For a long, long time I held the belief that if something was broken or wrong, then it was your (that is, my) job to fix it. Even if it wasn’t totally broken, you fixed it so that it wouldn’t break further down the track.
This applied to mechanical, electrical and even professional or personal relationships. With regards to relationships, I felt doing something was often better than doing nothing.
Something happened this weekend that has forced me to conclude that perhaps things are just broken and that no amount of trying to fix things will put them back together. A run-in with a borderline sociopath and narcissist turned the light-bulb on in my head that the way I saw the world and the way this person saw the world was just so much at odds that no amount of work I did was ever going to fix the relationship.
In my head I traced this person’s behaviour back some 40 years and discovered to my horror that I had ignored his bizarre, emotionally crippling behaviour because I imagined he was getting better or that we simply had never managed to ‘connect’ properly. So I imagined that perhaps trying to connect with what he did and make him feel as though I was indebted to him might trigger some breakdown in his wall of self-delusion and start a dialogue going. That was not to be: he misconstrued that behaviour for something very different, something that projected the way he used people on to me instead as a way of self-reinforcing his pathology.
Indeed, he projected that all the way through to my nuclear family, although he never took the time to ever really meet or engage with them in 30-or-so years. So much is the pity that I am actually glad that never occurred because he might have warped their sense of what relationships such as these should be. Sad. His caricature of relationships and friendships would have served as a poor role model and possibly could have endangered my children’s emotional well-being.
I once used to proudly say to people in his industry that I knew such-and such, believing he probably left the last firm on good terms or his reputation was such that he was held in high esteem. It never occurred to me that he might not be regarded as highly as I thought. After a few times his former workmates gave me cold stares or nervously shifted the conversation to something else, I twigged that perhaps the person I’d known and the person they worked with displayed the same hair-trigger rage, callous indifference and cavalier attitude to the truth and people. It looks like he did not discriminate between work and friend — he was an equal opportunity hater.

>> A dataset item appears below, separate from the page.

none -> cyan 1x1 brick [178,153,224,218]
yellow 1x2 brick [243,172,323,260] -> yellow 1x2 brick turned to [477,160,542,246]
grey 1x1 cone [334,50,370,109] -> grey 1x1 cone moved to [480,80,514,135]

For ages I thought that perhaps I could fix it if I could build some sort of bridge to him. He’s not bad after all, just misunderstood, I thought. A lost sheep.
This weekend I was disabused of that sorry belief. I am sad for him because I know what he could have been and what he could have done. However, I am glad for me because suddenly I no longer feel any responsibility to fix anything and neither do I care what he thinks or doesn’t think about me and my family in his little cocooned world of self-loathing and delusion.
I no longer feel as though I have to fix anything. I am free.
me found page search google yes. Very site nice. I am walk to computer desk to see blogs. Sad story very. me subcribe to blogs, emelio name nice.
Please dont do this to me, i love you!
Daddy I Love you. This is so phylosophical.
All people deserve wealthy life time and loans or sba loan will make it better. Just because freedom is based on money state.
Hi Emilio, I am presuming you are the Emilio that posted on Anthill today? Is so thanks a million
If not please ignore and excuse my intrusion.
That’s me Nigel.
I really understand. My problem is now he has my children. He has convinced (he is such a good liar) that the children are better off with him. They are so effective and convincing. I look back and see all the danger signs though I blamed myself.